Of late, it is visual communication that seems to be the favourite among students. “It is connected to the growing potential of commerce. Students know every firm needs an advertising agency,” says Prince Annadurai, admission in charge, Madras Christian College.

This year, courses including computer mathematics, food processing, foot wear and bag designing and insurance subjects are among the new ones offered by some colleges in Chennai.

Also fascinating is the surge in the number of schools that offer courses on film making, photography and cinematography. “This has come up in the last few years, but very few of these courses actually train the student to be a film maker. Mostly, they prepare them for the extended media outside, for instance, making videos, designing ad campaigns for films, or for being skilled as technicians,” says film maker and critic K. Hariharan.
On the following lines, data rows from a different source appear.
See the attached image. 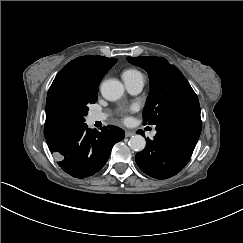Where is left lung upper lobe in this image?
Listing matches in <instances>:
<instances>
[{
  "label": "left lung upper lobe",
  "instance_id": "5c2ea615",
  "mask_svg": "<svg viewBox=\"0 0 243 243\" xmlns=\"http://www.w3.org/2000/svg\"><path fill=\"white\" fill-rule=\"evenodd\" d=\"M127 60L149 75L144 124L158 125L177 118L201 121L198 97L177 67L163 57H127Z\"/></svg>",
  "mask_w": 243,
  "mask_h": 243
}]
</instances>
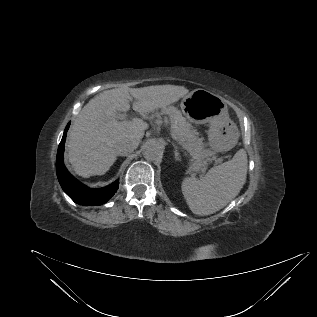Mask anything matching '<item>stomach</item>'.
Returning <instances> with one entry per match:
<instances>
[{"label":"stomach","instance_id":"obj_1","mask_svg":"<svg viewBox=\"0 0 317 317\" xmlns=\"http://www.w3.org/2000/svg\"><path fill=\"white\" fill-rule=\"evenodd\" d=\"M182 109L193 108L203 113L199 120L209 123L208 137L210 146L215 151H228L238 142L239 131L229 118L224 99L205 89H195L182 101Z\"/></svg>","mask_w":317,"mask_h":317}]
</instances>
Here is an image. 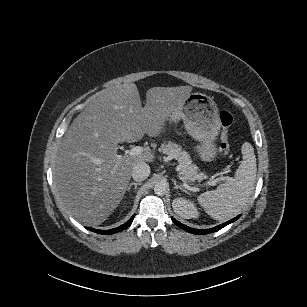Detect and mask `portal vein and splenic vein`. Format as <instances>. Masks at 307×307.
I'll return each mask as SVG.
<instances>
[{"mask_svg": "<svg viewBox=\"0 0 307 307\" xmlns=\"http://www.w3.org/2000/svg\"><path fill=\"white\" fill-rule=\"evenodd\" d=\"M143 153V147L142 146H135L133 147L130 151H129V155L130 156H136V155H140ZM181 180H183V178H180ZM226 177H222V180H225ZM230 180V178H229ZM208 185H211V186H215L216 185V182L212 181V182H208L207 183Z\"/></svg>", "mask_w": 307, "mask_h": 307, "instance_id": "obj_1", "label": "portal vein and splenic vein"}]
</instances>
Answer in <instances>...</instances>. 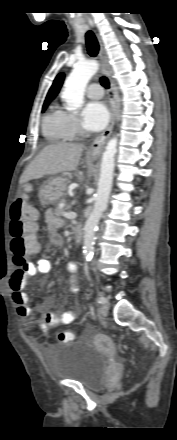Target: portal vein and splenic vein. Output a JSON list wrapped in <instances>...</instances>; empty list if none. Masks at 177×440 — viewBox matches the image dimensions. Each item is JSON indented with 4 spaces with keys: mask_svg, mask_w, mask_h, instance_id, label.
Masks as SVG:
<instances>
[{
    "mask_svg": "<svg viewBox=\"0 0 177 440\" xmlns=\"http://www.w3.org/2000/svg\"><path fill=\"white\" fill-rule=\"evenodd\" d=\"M63 216L67 219H74L76 218L77 214L75 212H64Z\"/></svg>",
    "mask_w": 177,
    "mask_h": 440,
    "instance_id": "portal-vein-and-splenic-vein-1",
    "label": "portal vein and splenic vein"
}]
</instances>
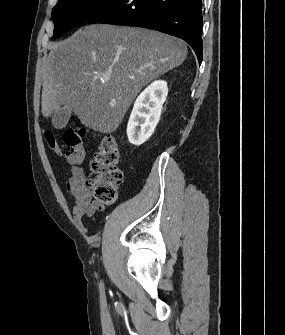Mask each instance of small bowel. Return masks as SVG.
<instances>
[{
	"label": "small bowel",
	"instance_id": "1",
	"mask_svg": "<svg viewBox=\"0 0 285 335\" xmlns=\"http://www.w3.org/2000/svg\"><path fill=\"white\" fill-rule=\"evenodd\" d=\"M67 190L75 200L72 209L74 220L81 230L84 227V218H90L95 213L104 210L105 206L93 199L89 179L81 168L72 169V174L67 182Z\"/></svg>",
	"mask_w": 285,
	"mask_h": 335
}]
</instances>
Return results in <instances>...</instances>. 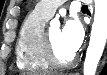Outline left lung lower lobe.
<instances>
[{"label": "left lung lower lobe", "instance_id": "left-lung-lower-lobe-1", "mask_svg": "<svg viewBox=\"0 0 107 75\" xmlns=\"http://www.w3.org/2000/svg\"><path fill=\"white\" fill-rule=\"evenodd\" d=\"M102 75H107V66L104 67V69L102 71Z\"/></svg>", "mask_w": 107, "mask_h": 75}]
</instances>
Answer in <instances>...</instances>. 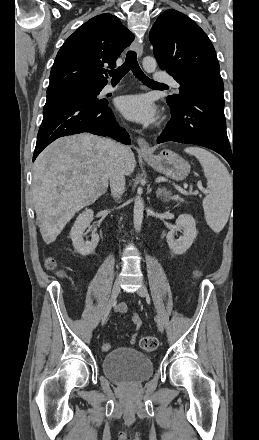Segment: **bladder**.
Wrapping results in <instances>:
<instances>
[{"instance_id": "bladder-1", "label": "bladder", "mask_w": 259, "mask_h": 440, "mask_svg": "<svg viewBox=\"0 0 259 440\" xmlns=\"http://www.w3.org/2000/svg\"><path fill=\"white\" fill-rule=\"evenodd\" d=\"M102 370L110 380L123 385H136L148 380L154 371L152 360L135 349H116L102 359Z\"/></svg>"}]
</instances>
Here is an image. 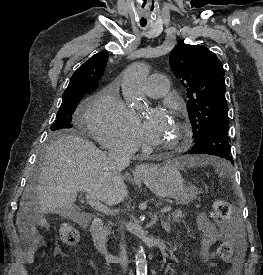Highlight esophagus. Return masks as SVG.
<instances>
[{
  "mask_svg": "<svg viewBox=\"0 0 263 275\" xmlns=\"http://www.w3.org/2000/svg\"><path fill=\"white\" fill-rule=\"evenodd\" d=\"M151 168L152 167L149 164L143 163V164H139L136 166L135 172L138 175H143V174L147 173L148 171H150Z\"/></svg>",
  "mask_w": 263,
  "mask_h": 275,
  "instance_id": "34e87169",
  "label": "esophagus"
}]
</instances>
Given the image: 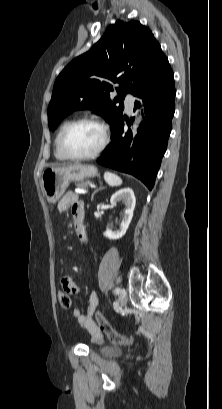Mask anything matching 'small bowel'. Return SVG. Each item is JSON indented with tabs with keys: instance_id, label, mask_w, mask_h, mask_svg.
Instances as JSON below:
<instances>
[{
	"instance_id": "c3829d8e",
	"label": "small bowel",
	"mask_w": 222,
	"mask_h": 409,
	"mask_svg": "<svg viewBox=\"0 0 222 409\" xmlns=\"http://www.w3.org/2000/svg\"><path fill=\"white\" fill-rule=\"evenodd\" d=\"M60 212H66L71 210L74 218L75 231L82 243H88V236L83 225L84 217V204L78 200L77 195L74 192H67L58 205ZM62 286H70L69 296L77 297L80 291L79 286L69 276L64 277L62 280ZM99 305V298L95 292H91L89 295L88 305L84 313L79 308L73 310V316L78 320L79 324L88 330L93 338L97 341L101 340L102 335L96 326L93 317L97 311Z\"/></svg>"
}]
</instances>
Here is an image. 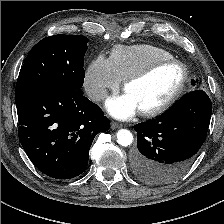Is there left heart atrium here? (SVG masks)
Segmentation results:
<instances>
[{
	"label": "left heart atrium",
	"instance_id": "39dd6f15",
	"mask_svg": "<svg viewBox=\"0 0 224 224\" xmlns=\"http://www.w3.org/2000/svg\"><path fill=\"white\" fill-rule=\"evenodd\" d=\"M106 109L110 115L121 120L129 119L139 111L136 102L127 93L108 99Z\"/></svg>",
	"mask_w": 224,
	"mask_h": 224
}]
</instances>
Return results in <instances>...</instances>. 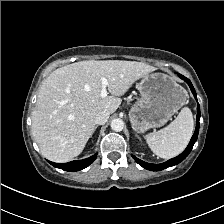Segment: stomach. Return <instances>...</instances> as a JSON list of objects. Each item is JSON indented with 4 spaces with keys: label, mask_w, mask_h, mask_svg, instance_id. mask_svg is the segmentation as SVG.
<instances>
[{
    "label": "stomach",
    "mask_w": 224,
    "mask_h": 224,
    "mask_svg": "<svg viewBox=\"0 0 224 224\" xmlns=\"http://www.w3.org/2000/svg\"><path fill=\"white\" fill-rule=\"evenodd\" d=\"M140 98L129 112L136 132L163 126L185 104L186 90L164 73H150L137 84Z\"/></svg>",
    "instance_id": "1"
}]
</instances>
In an attempt to revampcourses, colleges are focussing on subjects such as plant bio technology, nutrition and food service managements in place of conventional courses such as botany and home science. The demand for courses such as BBA, BCA and BSc (computer science) is high, as graduates are often picked up by IT companies for their back end operations, according to college officials.

“The course we introduced last year on B. Com Cost Accounting offers students a professional degree. She does not have to wait for another year after graduation and the college provides coaching too. Students now look forward to some additional component in their courses,” says Nirmala Prasad, principal, M.O.P. Vaishnav College for Women, giving an another instance of such a course.

“But the courses also need to have a placement value,” she adds.

In engineering, however, the interest in interdisciplinary courses such as instrumentation and mecha-tronics has not picked up the way it has in other States. “Students want to be safe here, and they are somewhat certain about their interests. The first preferences are mostly EEE or computer science or civil or mechanical,” says G. Ravi Prasad, professor, Anna University.

The demand for pure sciences seems to be going down. “It is very easy for a science student to get an engineering seat,” says Mr. Annadurai. “But the good thing is we have started getting students genuinely interested in research in subject such as botany and zoology,” he adds.